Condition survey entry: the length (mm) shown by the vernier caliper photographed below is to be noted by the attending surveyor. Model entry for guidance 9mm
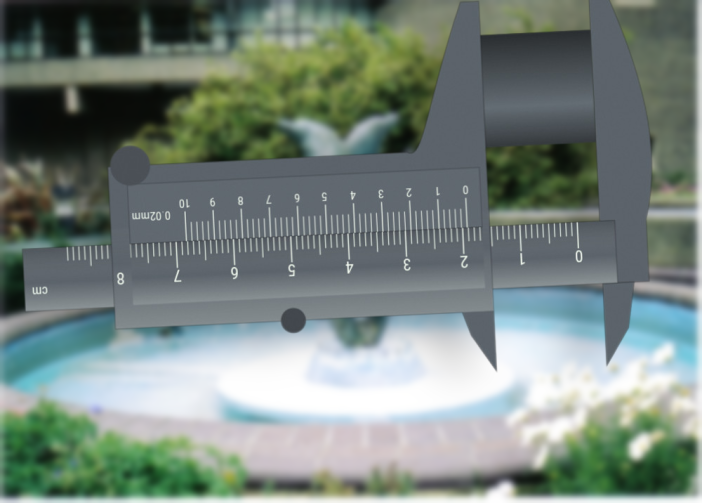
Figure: 19.2mm
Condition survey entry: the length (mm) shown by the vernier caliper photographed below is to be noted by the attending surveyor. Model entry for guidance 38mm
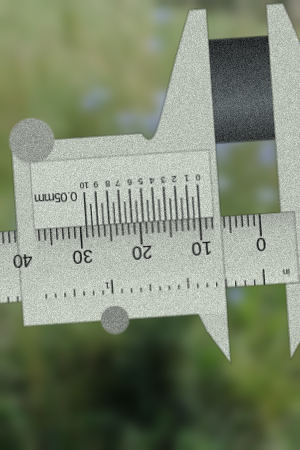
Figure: 10.0mm
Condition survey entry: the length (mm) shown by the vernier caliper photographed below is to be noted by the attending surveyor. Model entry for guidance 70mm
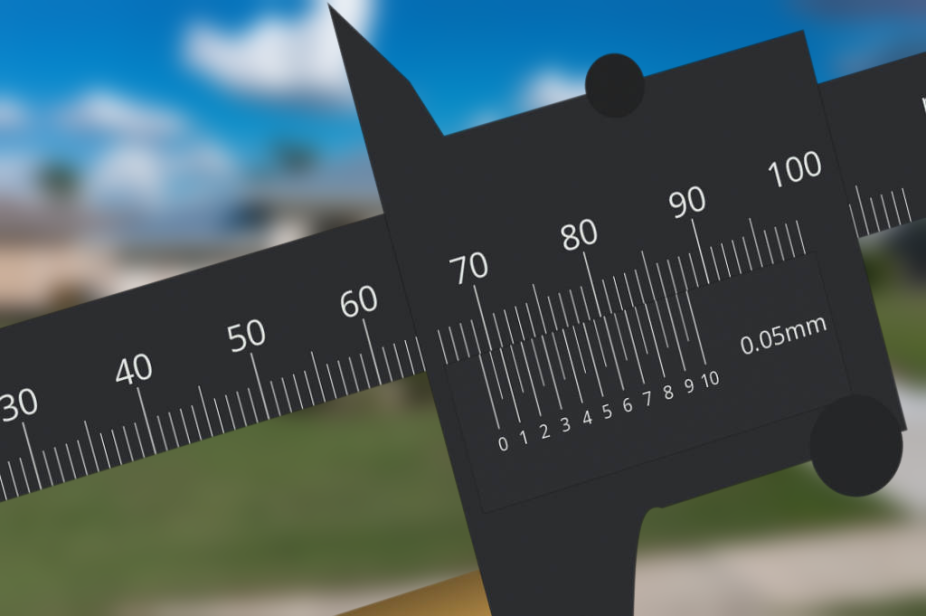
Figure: 68.9mm
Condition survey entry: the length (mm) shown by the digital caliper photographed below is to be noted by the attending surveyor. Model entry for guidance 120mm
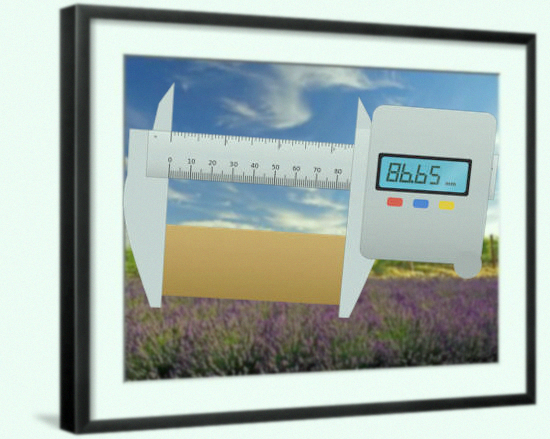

◆ ◆ ◆

◆ Directions:
Convert the data from the line with "for guidance 70mm" through the end into a Markdown table with the columns Row and Data line, skipping any blank lines. Leave the pictures out.

◆ Written response:
| Row | Data line |
|---|---|
| 1 | Condition survey entry: the length (mm) shown by the vernier caliper photographed below is to be noted by the attending surveyor. Model entry for guidance 70mm |
| 2 | Figure: 68.9mm |
| 3 | Condition survey entry: the length (mm) shown by the digital caliper photographed below is to be noted by the attending surveyor. Model entry for guidance 120mm |